The poet and author Nikki Giovanni is best known for her essays and poetry on Black history and civil rights issues. Over the last 10 years, she's also become renowned for her children's books. These include 2005's Rosa, on the late Rosa Parks.
Giovanni, a Distinguished Professor of English at Virginia Tech, was recently in Chicago as part of a book tour to launch the publication of her two latest children's books, Hip Hop Speaks to Children: A Celebration of Poetry with a Beat and Lincoln and Douglass. She spoke at Women and Children First to a packed audience of approximately 125. Although the Oct. 18 event was billed as a 'family event' and began at 4:30 p.m. to accommodate children's schedules, only a dozen or so of the attendees were actually children.
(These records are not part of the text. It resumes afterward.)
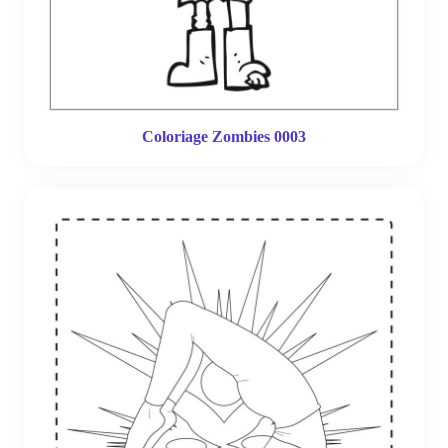
Coloriage Zombies 0003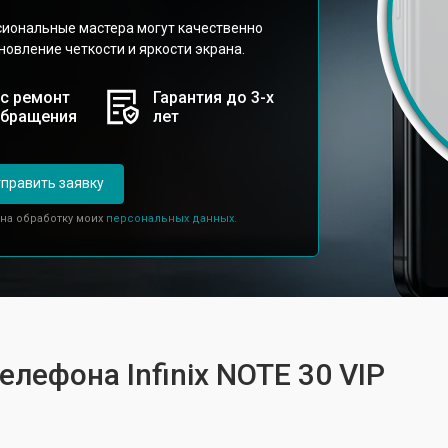
сиональные мастера могут качественно
новление четкости и яркости экрана.
с ремонт
Гарантия до 3-х
обращения
лет
править заявку
 на обработку моих
персональных данных.
елефона Infinix NOTE 30 VIP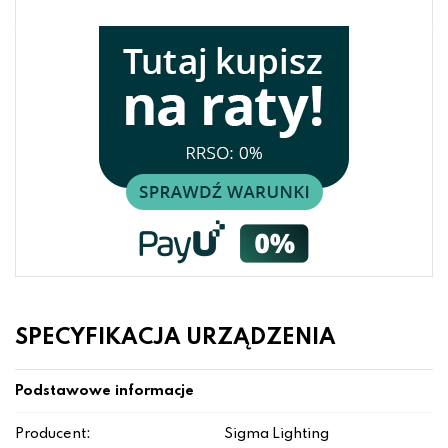
SPECYFIKACJA URZĄDZENIA
Podstawowe informacje
Producent:
Sigma Lighting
The author spoke first about Hip Hop Speaks to Children, in a rapid-fire style, while slipping in an occasional comment about the current election season, much to the delight of her adult audience. Giovanni spoke about why she felt the need to write a children's book about Hip Hop. Criticizing 'cultural critics' like Bill Cosby, she said that the blanket condemnation of the music genre as dangerous and violent was unwarranted: 'Somebody needs to show these kids [ the musicians ] respect. Somebody my age needs to speak up.'
The book is designed as an anthology of poetry, featuring the work of gay icons Langston Hughes and Gwendolyn Brooks, as well as other entertainers such as Queen Latifah; it comes with a CD of performances. Giovanni said her intent was to show children Hip Hop's history as an established music tradition with roots going back to the 'vernacular' and oral traditions of rhythm and communication, including the seemingly remote traditions of Italian opera and the more readily seen influences of traditional sermons in Black churches. Giovanni appeared particularly concerned about letting children and youth know that there were distinctions in the genre itself: 'If we show [ children ] the breadth and reach of Hip Hop, we give them the tools to see which kind is legitimate and which is not.'
Speaking about Lincoln and Douglass, Giovanni said her attempt in this book was to provide an illustrated story about the friendship between Abraham Lincoln and the abolitionist Frederick Douglass.